E, come altre professioni, anche il mestiere dell’ avvocato ha una seria deontologia da rispettare. Sopratutto per quanto riguarda le vittime del dovere. In alcuni casi, infatti è meglio avvisare l’assistito da subito, se è il caso o meno di proseguire con le procedure giuridiche: “La professione dell’avvocato è molto delicata e complessa. Bisogna cercare sempre di guardare al problema di chi sia ha di fronte e capire se si è in grado di risolverlo. Capita poi di tutto, tanto vittime sfinite da atteggiamenti ostruzionistici, tanto persone scorrette che cercano di approfittare. Si tratta però sempre di persone ammalate che devono essere trattate con umanità e comprensione”, afferma l’avvocato.
Purtroppo, infatti, molte vittime dell’uranio impoverito, ma anche dell’amianto, hanno denunciato come molti colleghi, lontani da qualsiasi pensiero deontologico, anzichè aiutarli cercavano di lucrare sulla loro situazione. E, come ci riferisce Targaglia, non è cosa rara trovarsi di fronte a queste situazioni: “Mi raccontano tante cose, succede di tutto, ma io cerco di guardare ai problemi da affrontare. Spesso ci sono mille atteggiamenti scorretti dietro tragedie umane e familiari. E’ già difficile tutelare tante persone danneggiate, io vivo nel mio studio e sono concentrato nelle cose da fare, spesso non mi rendo neppure conto del tempo che passa. Certo, mi pesa molto sapere di atteggiamenti scorretti, così come a volte mi sento impotente nel vedere tanti giovani che si ammalano al rientro dalle missioni”.
E, come spiegato sempre da Tartaglia, i casi trattati da lui e i suoi colleghi, necessitano di una conoscenza molto approfondita di metodologie giuridiche in materia militare-amministrativa: “Sono questioni complesse che necessitano di grande dedizione, attenzione, studio incessante e conoscenza di processi diversi. Pensi che una stessa questione può richiedere per vari fini la necessità di adire giurisdizioni diverse. Ad esempio, per avversare il diniego di causa di servizio ai fini dell’equo indennizzo bisogna ricorrere al Tar (il tribunale amministrativo regionale, ndr) entro il termine perentorio di 60 giorni dal diniego. Se il diniego della causa di servizio ai fini della pensione privilegiata è avverso bisogna ricorrere alla Corte dei Conti territorialmente competente. Ai fini dell’azione risarcitoria bisogna ricorrere al Tar se il militare è in vita.
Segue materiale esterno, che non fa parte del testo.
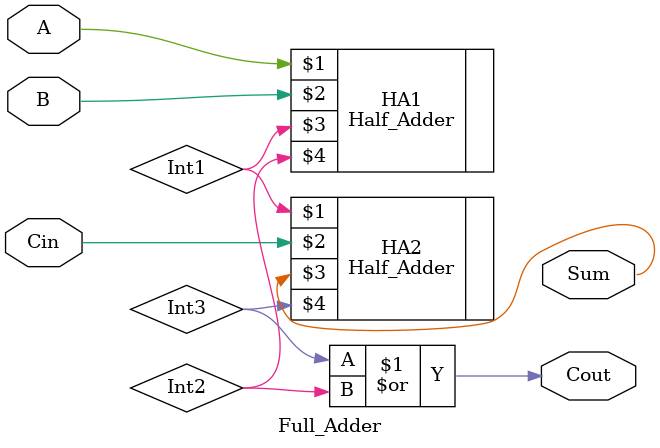
<source format=v>
module Full_Adder(A,B,Cin,Sum,Cout);
    input A,B,Cin;
    output Sum,Cout;
    wire Int1, Int2, Int3;

    Half_Adder HA1(A,B, Int1, Int2) ;
    Half_Adder HA2 (Int1, Cin, Sum, Int3 );
    or (Cout, Int3, Int2	);
endmodule

</source>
Nel caso di militare deceduto i familiari, se chiedono i danni da perdita del congiunto, devono fare causa dinanzi il tribunale civile. E ancora, se chiedono i danni subiti dal militare, che si sono trasferiti a loro per effetto della successione ereditaria, devono ricorrere al Tar. Ognuno di questi processi ha regole diverse e richiede una conoscenza specifica, non solo della materia generica, ma anche e soprattutto del diritto militare che va ben inserito nelle regole comuni evidenziando e conoscendo le relative peculiarità. Insomma, non sono questioni affrontabili da chiunque. Inoltre, aggiungo per ulteriori informazioni, che per ottenere i benefici di vittima del dovere è necessario ricorrere al Tribunale del Lavoro provando il nesso di causalità” conclude Tartaglia.
Molte volte infatti, l’argomento a livello legale viene trattato in modo superficiale con risultati negativi, che rendono ancora più complesso far valere le ragioni degli assistiti, se non si ha una conoscenza specifica sopratutto del diritto militare, rischiando così di veder cadere nel vuoto qualsiasi azione legale.